Ketika permasalahan itu sedang
dibahas dengan hangatnya, datang utusan dari raja Ghassan dengan membawa berita
tentang adanya seseorang yang mengaku sebagai Nabi dari tanah Hijaz. Segera
saja Hiraqla memerintahkan seseorang utusan (mata-mata) untuk mencari informasi
tentang Nabi dan orang-orang yang mengikutinya, apakah mereka orang-orang yang
berkhitan? Setelah beberapa hari berlalu, utusan tersebut mengabarkan kalau
Rasulullah SAW dan orang-orang Arab pada umumnya memang berkhitan. Ia-pun
menyimpulkan bahwa Nabi dari tanah Hijaz tersebut adalah memang Nabi akhir dan
Raja umat zaman ini. Hiraqla mengirimkan surat
pada sahabatnya di Rumiyyah yang sebanding keilmuannya dengan dirinya, dan ia
juga setuju dengan kesimpulan Hiraqla.
Dengan adanya surat Nabi SAW ini dan juga penjelasan Abu
Sufyan, makin lengkaplah apa yang disimpulkannya, hanya saja para pembesarnya
tidak sependapat dengan dirinya. Hiraqla memerintahkan untuk memanggil Dihyah
dan juga menjemput Uskup yang biasa menjadi rujukan dalam urusan agama mereka.

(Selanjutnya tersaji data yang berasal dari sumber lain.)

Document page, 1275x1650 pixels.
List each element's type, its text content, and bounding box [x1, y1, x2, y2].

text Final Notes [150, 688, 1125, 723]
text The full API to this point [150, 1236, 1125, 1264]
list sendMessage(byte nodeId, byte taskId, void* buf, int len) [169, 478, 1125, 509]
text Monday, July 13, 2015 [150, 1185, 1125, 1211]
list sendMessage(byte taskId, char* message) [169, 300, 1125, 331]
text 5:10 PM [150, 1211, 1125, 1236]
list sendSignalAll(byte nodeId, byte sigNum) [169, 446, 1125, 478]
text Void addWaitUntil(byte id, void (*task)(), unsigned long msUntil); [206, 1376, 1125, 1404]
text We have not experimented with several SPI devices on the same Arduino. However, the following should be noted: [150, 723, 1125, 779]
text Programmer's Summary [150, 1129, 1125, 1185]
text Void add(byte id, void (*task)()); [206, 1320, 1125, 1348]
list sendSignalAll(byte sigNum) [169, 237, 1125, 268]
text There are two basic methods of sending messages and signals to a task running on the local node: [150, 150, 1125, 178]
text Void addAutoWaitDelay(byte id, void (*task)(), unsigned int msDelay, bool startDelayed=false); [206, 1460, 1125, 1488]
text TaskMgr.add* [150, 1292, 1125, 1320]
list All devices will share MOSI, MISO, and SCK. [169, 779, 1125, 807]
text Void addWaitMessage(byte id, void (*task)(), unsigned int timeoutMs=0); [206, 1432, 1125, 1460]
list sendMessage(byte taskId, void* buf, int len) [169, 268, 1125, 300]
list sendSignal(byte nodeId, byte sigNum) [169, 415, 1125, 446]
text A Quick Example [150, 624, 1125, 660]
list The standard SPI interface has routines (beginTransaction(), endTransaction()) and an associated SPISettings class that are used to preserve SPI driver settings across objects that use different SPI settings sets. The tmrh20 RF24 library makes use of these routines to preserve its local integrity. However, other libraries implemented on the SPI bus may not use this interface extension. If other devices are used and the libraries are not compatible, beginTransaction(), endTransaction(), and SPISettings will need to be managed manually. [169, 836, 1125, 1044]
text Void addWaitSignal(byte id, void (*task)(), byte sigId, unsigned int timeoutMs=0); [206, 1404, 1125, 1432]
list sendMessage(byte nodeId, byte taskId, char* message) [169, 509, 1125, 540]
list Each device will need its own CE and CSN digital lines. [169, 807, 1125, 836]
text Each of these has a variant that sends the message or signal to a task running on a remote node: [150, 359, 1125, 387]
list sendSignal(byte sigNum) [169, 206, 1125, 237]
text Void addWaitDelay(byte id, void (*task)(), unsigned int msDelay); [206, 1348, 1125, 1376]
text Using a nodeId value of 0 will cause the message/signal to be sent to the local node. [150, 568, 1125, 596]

Uskup ini bernama Ibnu Nathur , ia
juga penguasa kota
Iliya sekaligus sahabat Hiraqla. Ketika uskup diberitahu tentang surat Nabi SAW tersebut
dan tentang apa yang diserunya, Sang Uskup membacakan beberapa ayat-ayat injil,
dan akhirnya ia berkata, "Ia adalah Rasul yang kita tunggu-tunggu dan Isa
bin Maryam memberikan kabar gembira kepada kita tentang dirinya. Aku
membenarkan dan mengikutinya."
Mendengar penjelasan ini, Hiraqla
hanya tercenung. Jiwanya terguncang karena terjadi pertempuran hebat di dalam
hatinya. Ketika uskup mengajak untuk mengikutinya memeluk Islam, ia belum
bersedia karena takut akan kehilangan kekuasaannya.
Hiraqla memanggil seorang Arab
beragama Nashrani dari kabilah Tujib, ia diminta untuk mencari seseorang yang
fasih berbahasa arab dan mampu menghafal kisah dengan tepat dan lengkap.
Didatangkanlah seorang lelaki dari kabilah Tanukhi, yang kemudian ditugaskan
untuk menyampaikan surat
balasan Hiraqla bagi Nabi SAW. Hiraqla berkata kepadanya, "Pergilah kamu
kepada lelaki itu dengan membawa suratku ini. Dari semua yang kau lihat dan
dengar, hafalkanlah darinya tiga perkara : Perhatikanlah, apakah ia mengingat
tentang surat
yang ia tulis padaku? Perhatikanlah, setelah membaca suratku, apakah ia
menyebut tentang waktu malam? Perhatikanlah, pada punggungnya, apakah terdapat
tanda kenabian yang kamu saksikan (sebagaimana tercantum dalam injil)?"
Lelaki dari kabilah Tanukhi ini
berangkat bersama Dihyah al Kalbi menemui Rasulullah SAW di Tabuk. Ia
melaksanakan dan mengingat dengan baik sebagaimana diperintahkan Hiraqla, dan
melaporkannya kembali apa yang dialaminya ketika menghadap Nabi SAW. Hiraqla
makin yakin akan kebenaran Islam dengan berita dari orang Tanukhi ini, tetapi
ia belum siap juga untuk mengikuti Nabi SAW, karena ia akan kehilangan
kekuasaannya sebagai Kaisar Romawi. Apalagi uskup dan penguasa Iliya yang juga
sahabatnya, Ibnu Nathur, ketika menyatakan keislamannya, dibunuh beramai-ramai
oleh masyarakat yang selama ini mendengarkan dan mematuhi nasehat-nasehatnya.